[Collection entries]
★ ★ ★ ★
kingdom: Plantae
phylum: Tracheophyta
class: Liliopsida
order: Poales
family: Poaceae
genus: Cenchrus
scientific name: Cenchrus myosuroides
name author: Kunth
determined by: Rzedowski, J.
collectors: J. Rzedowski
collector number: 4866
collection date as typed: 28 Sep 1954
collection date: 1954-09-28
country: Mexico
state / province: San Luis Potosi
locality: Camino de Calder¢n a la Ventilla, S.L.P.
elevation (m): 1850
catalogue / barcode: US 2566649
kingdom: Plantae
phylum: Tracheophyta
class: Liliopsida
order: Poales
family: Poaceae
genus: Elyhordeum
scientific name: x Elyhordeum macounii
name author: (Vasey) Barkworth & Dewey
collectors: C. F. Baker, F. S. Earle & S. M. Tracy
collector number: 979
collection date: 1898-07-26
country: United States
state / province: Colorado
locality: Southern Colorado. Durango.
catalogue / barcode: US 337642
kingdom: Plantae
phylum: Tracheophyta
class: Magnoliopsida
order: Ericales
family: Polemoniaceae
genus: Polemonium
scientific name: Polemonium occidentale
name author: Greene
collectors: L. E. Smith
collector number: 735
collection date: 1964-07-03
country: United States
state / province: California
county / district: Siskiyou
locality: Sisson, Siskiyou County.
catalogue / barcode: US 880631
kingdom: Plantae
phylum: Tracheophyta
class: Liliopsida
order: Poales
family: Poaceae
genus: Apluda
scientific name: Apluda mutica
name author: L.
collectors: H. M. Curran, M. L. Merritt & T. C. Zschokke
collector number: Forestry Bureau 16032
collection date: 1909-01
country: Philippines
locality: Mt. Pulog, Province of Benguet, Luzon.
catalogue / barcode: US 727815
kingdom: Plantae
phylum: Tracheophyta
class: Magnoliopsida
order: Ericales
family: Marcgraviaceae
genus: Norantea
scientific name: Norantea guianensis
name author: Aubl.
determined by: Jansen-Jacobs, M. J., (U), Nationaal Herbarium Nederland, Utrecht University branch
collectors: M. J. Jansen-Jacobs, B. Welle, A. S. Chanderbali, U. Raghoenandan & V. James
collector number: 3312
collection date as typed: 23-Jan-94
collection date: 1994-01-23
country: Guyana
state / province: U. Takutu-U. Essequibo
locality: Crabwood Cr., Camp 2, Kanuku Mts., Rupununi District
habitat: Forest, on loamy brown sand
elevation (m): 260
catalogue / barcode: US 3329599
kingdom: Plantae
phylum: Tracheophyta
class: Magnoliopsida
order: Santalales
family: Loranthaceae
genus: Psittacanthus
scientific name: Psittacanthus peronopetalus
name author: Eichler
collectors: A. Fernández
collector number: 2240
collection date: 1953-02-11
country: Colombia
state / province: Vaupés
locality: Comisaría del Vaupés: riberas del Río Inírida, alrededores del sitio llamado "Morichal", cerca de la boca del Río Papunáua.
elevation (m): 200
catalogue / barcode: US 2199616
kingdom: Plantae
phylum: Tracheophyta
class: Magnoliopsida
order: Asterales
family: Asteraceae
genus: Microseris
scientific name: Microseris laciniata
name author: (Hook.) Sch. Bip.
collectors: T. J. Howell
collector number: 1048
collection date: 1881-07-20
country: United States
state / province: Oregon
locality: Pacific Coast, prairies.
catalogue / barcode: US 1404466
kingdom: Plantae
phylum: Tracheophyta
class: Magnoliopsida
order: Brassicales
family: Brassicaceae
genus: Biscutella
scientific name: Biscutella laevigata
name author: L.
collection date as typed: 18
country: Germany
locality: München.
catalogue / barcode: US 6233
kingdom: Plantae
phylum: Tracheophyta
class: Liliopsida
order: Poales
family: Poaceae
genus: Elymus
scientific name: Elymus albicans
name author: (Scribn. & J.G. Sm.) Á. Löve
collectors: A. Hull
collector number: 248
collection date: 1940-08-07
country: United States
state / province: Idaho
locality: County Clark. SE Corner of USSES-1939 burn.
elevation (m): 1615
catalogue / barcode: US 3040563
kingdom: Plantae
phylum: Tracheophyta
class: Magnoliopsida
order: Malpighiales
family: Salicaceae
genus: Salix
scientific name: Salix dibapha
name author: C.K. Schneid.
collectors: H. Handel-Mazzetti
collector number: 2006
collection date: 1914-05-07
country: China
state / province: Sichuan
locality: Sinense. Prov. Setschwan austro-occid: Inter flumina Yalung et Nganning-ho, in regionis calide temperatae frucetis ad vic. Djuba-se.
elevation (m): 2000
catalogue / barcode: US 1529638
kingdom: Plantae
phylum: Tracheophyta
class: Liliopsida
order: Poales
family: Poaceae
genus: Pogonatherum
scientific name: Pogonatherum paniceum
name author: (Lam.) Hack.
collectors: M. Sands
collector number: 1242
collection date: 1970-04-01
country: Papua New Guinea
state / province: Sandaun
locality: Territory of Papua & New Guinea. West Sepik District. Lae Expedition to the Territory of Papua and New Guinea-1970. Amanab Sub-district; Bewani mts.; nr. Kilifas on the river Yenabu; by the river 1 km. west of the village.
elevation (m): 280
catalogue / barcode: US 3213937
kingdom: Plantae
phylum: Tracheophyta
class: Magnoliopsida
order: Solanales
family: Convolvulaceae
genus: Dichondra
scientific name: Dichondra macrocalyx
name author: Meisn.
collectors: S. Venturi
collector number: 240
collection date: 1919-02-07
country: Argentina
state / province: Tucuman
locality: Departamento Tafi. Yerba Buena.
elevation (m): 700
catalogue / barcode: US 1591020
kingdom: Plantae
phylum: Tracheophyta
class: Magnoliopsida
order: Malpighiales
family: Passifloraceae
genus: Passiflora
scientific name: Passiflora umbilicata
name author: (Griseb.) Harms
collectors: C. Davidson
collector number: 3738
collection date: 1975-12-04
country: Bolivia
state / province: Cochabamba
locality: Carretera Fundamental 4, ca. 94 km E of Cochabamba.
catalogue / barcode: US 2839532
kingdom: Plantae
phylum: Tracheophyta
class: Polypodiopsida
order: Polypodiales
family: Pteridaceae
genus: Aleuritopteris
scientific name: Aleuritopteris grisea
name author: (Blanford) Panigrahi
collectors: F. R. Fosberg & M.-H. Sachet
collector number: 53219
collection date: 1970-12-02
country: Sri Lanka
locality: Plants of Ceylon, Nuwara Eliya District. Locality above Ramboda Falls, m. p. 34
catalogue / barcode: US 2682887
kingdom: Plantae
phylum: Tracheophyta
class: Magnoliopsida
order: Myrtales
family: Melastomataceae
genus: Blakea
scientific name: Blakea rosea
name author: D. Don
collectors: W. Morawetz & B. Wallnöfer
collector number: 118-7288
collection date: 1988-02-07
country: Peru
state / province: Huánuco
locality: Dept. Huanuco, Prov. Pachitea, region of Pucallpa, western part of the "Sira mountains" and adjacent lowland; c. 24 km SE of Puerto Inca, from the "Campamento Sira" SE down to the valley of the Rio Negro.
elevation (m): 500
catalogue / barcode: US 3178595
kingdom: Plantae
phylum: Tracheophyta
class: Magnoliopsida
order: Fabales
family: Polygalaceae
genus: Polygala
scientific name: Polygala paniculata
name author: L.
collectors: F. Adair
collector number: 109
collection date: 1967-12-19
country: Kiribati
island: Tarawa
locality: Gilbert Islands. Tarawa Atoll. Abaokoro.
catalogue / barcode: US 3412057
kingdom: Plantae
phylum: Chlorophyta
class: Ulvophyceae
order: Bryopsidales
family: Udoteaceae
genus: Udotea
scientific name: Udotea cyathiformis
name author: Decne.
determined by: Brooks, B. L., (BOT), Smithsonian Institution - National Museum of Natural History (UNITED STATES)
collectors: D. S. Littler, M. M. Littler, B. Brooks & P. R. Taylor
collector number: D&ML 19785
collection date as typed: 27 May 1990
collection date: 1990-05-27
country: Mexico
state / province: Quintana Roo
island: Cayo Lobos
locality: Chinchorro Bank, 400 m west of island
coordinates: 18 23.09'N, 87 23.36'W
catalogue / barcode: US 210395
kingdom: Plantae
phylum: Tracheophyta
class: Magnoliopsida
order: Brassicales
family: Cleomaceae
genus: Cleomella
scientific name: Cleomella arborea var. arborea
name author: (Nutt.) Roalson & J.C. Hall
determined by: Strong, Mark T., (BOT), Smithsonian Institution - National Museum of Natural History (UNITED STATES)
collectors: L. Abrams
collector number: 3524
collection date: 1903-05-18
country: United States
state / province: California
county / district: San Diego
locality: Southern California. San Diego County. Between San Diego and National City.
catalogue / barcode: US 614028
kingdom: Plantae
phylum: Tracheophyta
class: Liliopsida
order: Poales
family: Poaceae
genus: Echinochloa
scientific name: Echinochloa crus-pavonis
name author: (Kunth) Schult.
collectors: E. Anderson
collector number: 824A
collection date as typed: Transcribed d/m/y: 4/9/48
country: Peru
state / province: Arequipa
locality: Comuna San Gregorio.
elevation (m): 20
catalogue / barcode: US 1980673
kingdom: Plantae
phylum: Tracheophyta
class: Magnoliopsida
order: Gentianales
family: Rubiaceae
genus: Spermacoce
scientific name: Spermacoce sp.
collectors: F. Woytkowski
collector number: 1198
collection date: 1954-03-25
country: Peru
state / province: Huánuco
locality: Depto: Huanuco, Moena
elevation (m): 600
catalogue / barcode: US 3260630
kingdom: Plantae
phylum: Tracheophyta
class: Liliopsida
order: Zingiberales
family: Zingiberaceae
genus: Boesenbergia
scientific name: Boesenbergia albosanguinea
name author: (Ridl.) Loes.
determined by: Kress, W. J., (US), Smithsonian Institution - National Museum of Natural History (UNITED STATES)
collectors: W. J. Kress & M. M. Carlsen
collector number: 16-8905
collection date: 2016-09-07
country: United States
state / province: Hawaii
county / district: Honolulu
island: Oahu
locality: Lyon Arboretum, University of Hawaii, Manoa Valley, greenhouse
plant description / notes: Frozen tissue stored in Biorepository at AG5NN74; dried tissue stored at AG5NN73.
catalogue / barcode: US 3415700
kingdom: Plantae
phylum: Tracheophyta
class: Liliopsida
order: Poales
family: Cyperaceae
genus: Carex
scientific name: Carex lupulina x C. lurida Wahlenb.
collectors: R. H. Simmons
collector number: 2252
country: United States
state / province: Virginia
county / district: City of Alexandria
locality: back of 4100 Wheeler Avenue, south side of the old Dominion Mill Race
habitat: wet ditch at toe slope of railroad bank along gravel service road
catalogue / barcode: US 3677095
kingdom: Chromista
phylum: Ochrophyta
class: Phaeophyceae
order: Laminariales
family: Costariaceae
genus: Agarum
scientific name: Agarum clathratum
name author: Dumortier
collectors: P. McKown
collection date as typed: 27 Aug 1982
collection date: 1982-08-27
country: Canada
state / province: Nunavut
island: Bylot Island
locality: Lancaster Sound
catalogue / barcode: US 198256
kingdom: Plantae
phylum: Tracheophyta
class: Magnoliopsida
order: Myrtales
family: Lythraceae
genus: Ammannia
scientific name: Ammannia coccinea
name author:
★ ★ ★ ★
Please express everything from the line containing "phylum: Ochrophyta" down to the end of the records as a JSON list of strings, one string per line, with blank lines left out.

[
  "phylum: Ochrophyta",
  "class: Phaeophyceae",
  "order: Laminariales",
  "family: Costariaceae",
  "genus: Agarum",
  "scientific name: Agarum clathratum",
  "name author: Dumortier",
  "collectors: P. McKown",
  "collection date as typed: 27 Aug 1982",
  "collection date: 1982-08-27",
  "country: Canada",
  "state / province: Nunavut",
  "island: Bylot Island",
  "locality: Lancaster Sound",
  "catalogue / barcode: US 198256",
  "kingdom: Plantae",
  "phylum: Tracheophyta",
  "class: Magnoliopsida",
  "order: Myrtales",
  "family: Lythraceae",
  "genus: Ammannia",
  "scientific name: Ammannia coccinea",
  "name author:"
]